Casein (CAS) is the major protein in milk and dairy products, and it is an essential part of nutrition worldwide. It is biodegradable, biocompatible, and nontoxic. This complex of beneficial properties makes it desirable in the development of drug delivery systems.

The chemical structure of casein is characterized by a variety of functional groups such as carboxylic, amines, and phosphates. Depending on the pH conditions, these groups create opportunities for crosslinking and network formation and stabilization [9], polymer conjugation [10,11], or drug binding via chemical [12], hydrophobic [13], or ionic interactions [14].

Casein is composed of 94% protein and 6% low molecular weight compounds. Four types of casein phosphoproteins are found in cow milk, namely αS1-, αS2-, β-, and κ-casein, which exist in the approximate weight proportions of 4:1:4:1 [15]. When it is in aqueous solution, CAS forms stable micelles. On the base of these micelles, a wide variety of structures can be obtained by applying different techniques or technical approaches. The most commonly used structures are micro- and nano-particles, hydrogels, and other composites as vesicles for biologically active compounds [16]. Casein micelles are formulated on the base of the aforementioned phosphoproteins. According to the hypothesis and experimental work of Gandhi et al. [17], the addition of excess amount of Ca2+ leads to a more packed structure and conjugation of more free casein molecules into the micelles. These micelles can be held together by two main factors: hydrophobic interactions and calcium phosphate nanoclusters. The second one plays a vital role in the integrity of the micellar structures. In the Holt model examining the micelle structure, each micelle is a colloidal particle consisting of about a thousand smaller nanoclusters. These nanoclusters are playing the role of building blocks of the self-assembled micelle structure [18]. The outer surface of the micelles is mainly constructed of κ-casein phosphoprotein, ensuring hydrophilicity and surface charge, helping their stability through inter-micellar electrostatic and steric repulsion [19]. The behavior of micelles is highly dependent on pH. They swell at higher pH values due to increased electrostatic repulsions, leading to loosening of the micellar structure [20]. At neutral pH, casein micelles behave as hard spheres, based on their rheological and diffusion behavior [21]. A precipitation process can be observed around pH = 4.6, which is the isoelectric point for casein [22]. Crosslinked micelles exhibit higher stability in comparison to non-crosslinked micelles [23].

— Tasks —
[1] Answer these questions from the passage on casein:
(a) What percentage of casein is made up of low molecular weight compounds?
(b) Around what pH value does casein precipitate?
(c) Which phosphoprotein mainly forms the outer surface of casein micelles?
[2] Please explain, using the passage on casein, why casein micelles swell at higher pH values. Use one to three sentences.
[3] Carry on the passage on casein from its last sentence.

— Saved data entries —
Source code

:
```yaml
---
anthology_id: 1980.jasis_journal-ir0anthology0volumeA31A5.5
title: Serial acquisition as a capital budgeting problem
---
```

— Numbered responses —
[1]
(a) 6%.
(b) Around pH 4.6, the isoelectric point of casein.
(c) κ-casein.

[2] At higher pH values, electrostatic repulsions within the micelles increase. This loosens the micellar structure, so the micelles swell.

[3]
Benzydamine hydrochloride (Benz) is a well-known non-steroidal anti-inflammatory drug with an antimicrobial effect, along with analgesic and anesthetic ones [24]. It can be applied both locally and systemically, but it influences mostly oral conditions such as ulcers [24], mucositis [25], and postoperative sore throat [26].

Our team already has experience in researching casein as a carrier of benzydamine [27]. In these studies, nanoparticles were synthesized using the nano-spray drying technique. Depending on the casein:Benz mass ratio, the encapsulation efficiency varied in a range from 34.6% to 78.8%. It was also shown that the release in artificial saliva during the first five hours of the experiment was between 70% and 95%. Initial burst release was observed at higher drug concentrations, which was probably due to the accumulation of benzydamine in the periphery of the nanoparticles during the spray-drying process.

In the present study, casein gels crosslinked with sodium tripolyphosphate have been loaded with benzydamine hydrochloride in order to obtain controlled release and to avoid the undesirable initial burst effect in the release process. The influence of the polymer concentration, polymer:crosslinker ratio, and the presence of ethanol as a cosolvent of the benzydamine hydrochloride were examined. The benzydamine carriers obtained in this way are planned to be used for the buccal route of administration.

2. Materials and Methods

2.1. Materials

Sodium tripolyphosphate and casein (CAS) (casein sodium salt from bovine milk) were delivered by Sigma Aldrich (St. Louis, MO, USA). Benzydamine hydrochloride (Benz) was purchased from Alfa Aesar (Thermo Fisher (Kandel) GmbH, Kandel, Germany). Ethanol and other solvents were used with analytical grades of purity. Ultra-pure water was purified with the system Adrona Crystal B30 Bio with conductivity of 0.055 µS/cm.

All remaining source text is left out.